++++ Material provided ++++

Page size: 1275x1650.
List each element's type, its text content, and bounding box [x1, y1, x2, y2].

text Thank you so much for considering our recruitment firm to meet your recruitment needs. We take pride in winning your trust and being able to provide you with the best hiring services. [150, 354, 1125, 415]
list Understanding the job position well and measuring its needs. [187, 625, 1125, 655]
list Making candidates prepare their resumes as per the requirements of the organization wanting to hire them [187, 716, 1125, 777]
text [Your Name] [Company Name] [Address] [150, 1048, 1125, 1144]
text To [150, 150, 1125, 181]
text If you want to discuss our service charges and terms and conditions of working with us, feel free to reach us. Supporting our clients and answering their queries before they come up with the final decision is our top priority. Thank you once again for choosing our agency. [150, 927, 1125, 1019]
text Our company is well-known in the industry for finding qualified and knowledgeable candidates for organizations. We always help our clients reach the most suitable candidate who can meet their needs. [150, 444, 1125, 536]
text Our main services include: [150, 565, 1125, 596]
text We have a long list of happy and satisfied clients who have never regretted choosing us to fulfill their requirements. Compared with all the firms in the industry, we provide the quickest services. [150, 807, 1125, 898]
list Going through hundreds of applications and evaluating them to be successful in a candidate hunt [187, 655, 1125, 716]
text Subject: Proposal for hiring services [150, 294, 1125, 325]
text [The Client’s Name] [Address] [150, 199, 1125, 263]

++++
++++ Material provided ++++

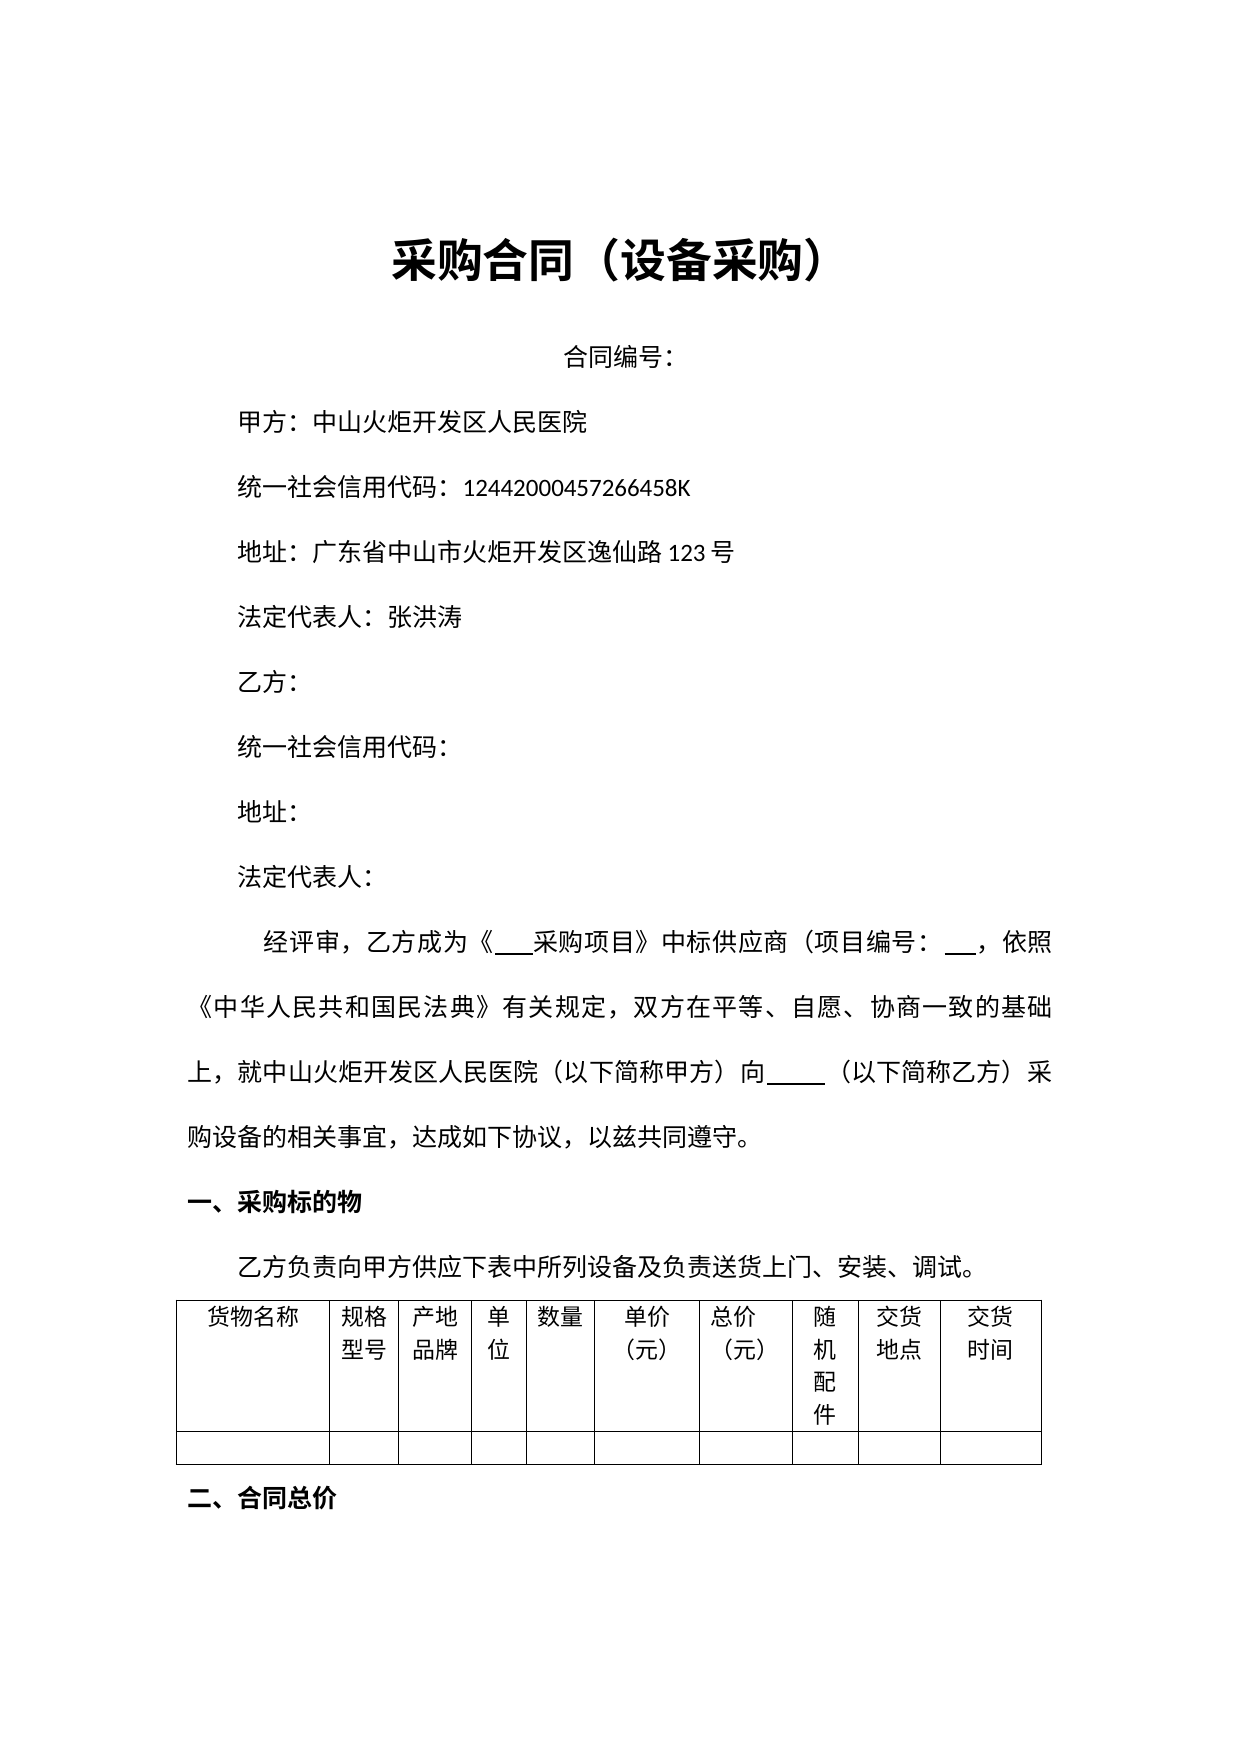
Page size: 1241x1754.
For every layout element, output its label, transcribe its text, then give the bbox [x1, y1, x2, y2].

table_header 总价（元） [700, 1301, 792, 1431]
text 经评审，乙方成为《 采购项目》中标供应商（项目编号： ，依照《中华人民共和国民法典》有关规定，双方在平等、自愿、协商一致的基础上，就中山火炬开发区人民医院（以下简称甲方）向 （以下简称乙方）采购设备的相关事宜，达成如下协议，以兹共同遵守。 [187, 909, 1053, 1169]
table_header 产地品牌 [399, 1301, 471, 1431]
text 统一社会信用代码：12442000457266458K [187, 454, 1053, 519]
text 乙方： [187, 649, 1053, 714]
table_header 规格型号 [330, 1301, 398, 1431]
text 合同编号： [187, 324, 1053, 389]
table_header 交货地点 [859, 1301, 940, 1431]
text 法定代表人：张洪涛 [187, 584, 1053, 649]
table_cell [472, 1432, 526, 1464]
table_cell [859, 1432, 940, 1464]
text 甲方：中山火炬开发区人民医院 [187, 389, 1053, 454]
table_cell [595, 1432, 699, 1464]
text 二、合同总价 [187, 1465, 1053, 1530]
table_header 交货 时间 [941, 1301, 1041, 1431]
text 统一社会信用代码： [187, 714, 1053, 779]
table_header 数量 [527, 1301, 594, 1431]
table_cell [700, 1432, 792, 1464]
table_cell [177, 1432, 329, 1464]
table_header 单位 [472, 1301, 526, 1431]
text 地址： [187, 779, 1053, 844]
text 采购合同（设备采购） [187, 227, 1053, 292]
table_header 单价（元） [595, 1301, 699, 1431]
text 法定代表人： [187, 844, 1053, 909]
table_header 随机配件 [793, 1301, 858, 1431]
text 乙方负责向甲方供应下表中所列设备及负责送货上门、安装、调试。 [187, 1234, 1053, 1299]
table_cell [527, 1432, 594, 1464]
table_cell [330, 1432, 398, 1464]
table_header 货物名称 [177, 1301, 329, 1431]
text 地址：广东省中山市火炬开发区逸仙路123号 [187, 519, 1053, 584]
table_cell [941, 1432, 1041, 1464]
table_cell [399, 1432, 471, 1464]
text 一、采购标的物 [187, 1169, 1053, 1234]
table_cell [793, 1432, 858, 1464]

++++

### [Problem to work on]
What is the number of lines in the records that contain "well"? Answer with it alone.

### [Result]
2